───── Source material ─────

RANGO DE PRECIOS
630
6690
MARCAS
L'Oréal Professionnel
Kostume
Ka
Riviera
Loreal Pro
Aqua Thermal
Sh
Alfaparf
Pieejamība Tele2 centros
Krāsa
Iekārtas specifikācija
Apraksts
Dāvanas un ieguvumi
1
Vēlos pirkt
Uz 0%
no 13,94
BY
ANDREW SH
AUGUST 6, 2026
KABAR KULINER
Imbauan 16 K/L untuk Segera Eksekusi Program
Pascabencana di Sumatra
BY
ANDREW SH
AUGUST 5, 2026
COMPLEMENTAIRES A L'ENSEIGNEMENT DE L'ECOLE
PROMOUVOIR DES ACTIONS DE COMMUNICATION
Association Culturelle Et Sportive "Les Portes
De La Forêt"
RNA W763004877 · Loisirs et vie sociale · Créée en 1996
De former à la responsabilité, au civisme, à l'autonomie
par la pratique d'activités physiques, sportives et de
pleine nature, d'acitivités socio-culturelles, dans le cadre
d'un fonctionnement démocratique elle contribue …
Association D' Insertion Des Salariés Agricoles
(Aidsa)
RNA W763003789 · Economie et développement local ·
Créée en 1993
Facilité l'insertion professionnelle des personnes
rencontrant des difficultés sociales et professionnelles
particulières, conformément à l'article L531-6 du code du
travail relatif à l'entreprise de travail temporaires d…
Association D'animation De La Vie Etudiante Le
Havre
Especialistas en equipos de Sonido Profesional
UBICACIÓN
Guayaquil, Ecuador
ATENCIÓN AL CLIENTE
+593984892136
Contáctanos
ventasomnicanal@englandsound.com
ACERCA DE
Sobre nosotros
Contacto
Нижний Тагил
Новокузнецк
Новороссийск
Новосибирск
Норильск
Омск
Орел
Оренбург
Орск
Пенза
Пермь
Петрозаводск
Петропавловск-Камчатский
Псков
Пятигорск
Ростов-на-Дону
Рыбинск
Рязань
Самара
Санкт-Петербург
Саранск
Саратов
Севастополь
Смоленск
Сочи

─────

Work order: Can you give back every line of the material above verbatim, in the same order and with the same line breaks?

Exercise response:
RANGO DE PRECIOS
630
6690
MARCAS
L'Oréal Professionnel
Kostume
Ka
Riviera
Loreal Pro
Aqua Thermal
Sh
Alfaparf
Pieejamība Tele2 centros
Krāsa
Iekārtas specifikācija
Apraksts
Dāvanas un ieguvumi
1
Vēlos pirkt
Uz 0%
no 13,94
BY
ANDREW SH
AUGUST 6, 2026
KABAR KULINER
Imbauan 16 K/L untuk Segera Eksekusi Program
Pascabencana di Sumatra
BY
ANDREW SH
AUGUST 5, 2026
COMPLEMENTAIRES A L'ENSEIGNEMENT DE L'ECOLE
PROMOUVOIR DES ACTIONS DE COMMUNICATION
Association Culturelle Et Sportive "Les Portes
De La Forêt"
RNA W763004877 · Loisirs et vie sociale · Créée en 1996
De former à la responsabilité, au civisme, à l'autonomie
par la pratique d'activités physiques, sportives et de
pleine nature, d'acitivités socio-culturelles, dans le cadre
d'un fonctionnement démocratique elle contribue …
Association D' Insertion Des Salariés Agricoles
(Aidsa)
RNA W763003789 · Economie et développement local ·
Créée en 1993
Facilité l'insertion professionnelle des personnes
rencontrant des difficultés sociales et professionnelles
particulières, conformément à l'article L531-6 du code du
travail relatif à l'entreprise de travail temporaires d…
Association D'animation De La Vie Etudiante Le
Havre
Especialistas en equipos de Sonido Profesional
UBICACIÓN
Guayaquil, Ecuador
ATENCIÓN AL CLIENTE
+593984892136
Contáctanos
ventasomnicanal@englandsound.com
ACERCA DE
Sobre nosotros
Contacto
Нижний Тагил
Новокузнецк
Новороссийск
Новосибирск
Норильск
Омск
Орел
Оренбург
Орск
Пенза
Пермь
Петрозаводск
Петропавловск-Камчатский
Псков
Пятигорск
Ростов-на-Дону
Рыбинск
Рязань
Самара
Санкт-Петербург
Саранск
Саратов
Севастополь
Смоленск
Сочи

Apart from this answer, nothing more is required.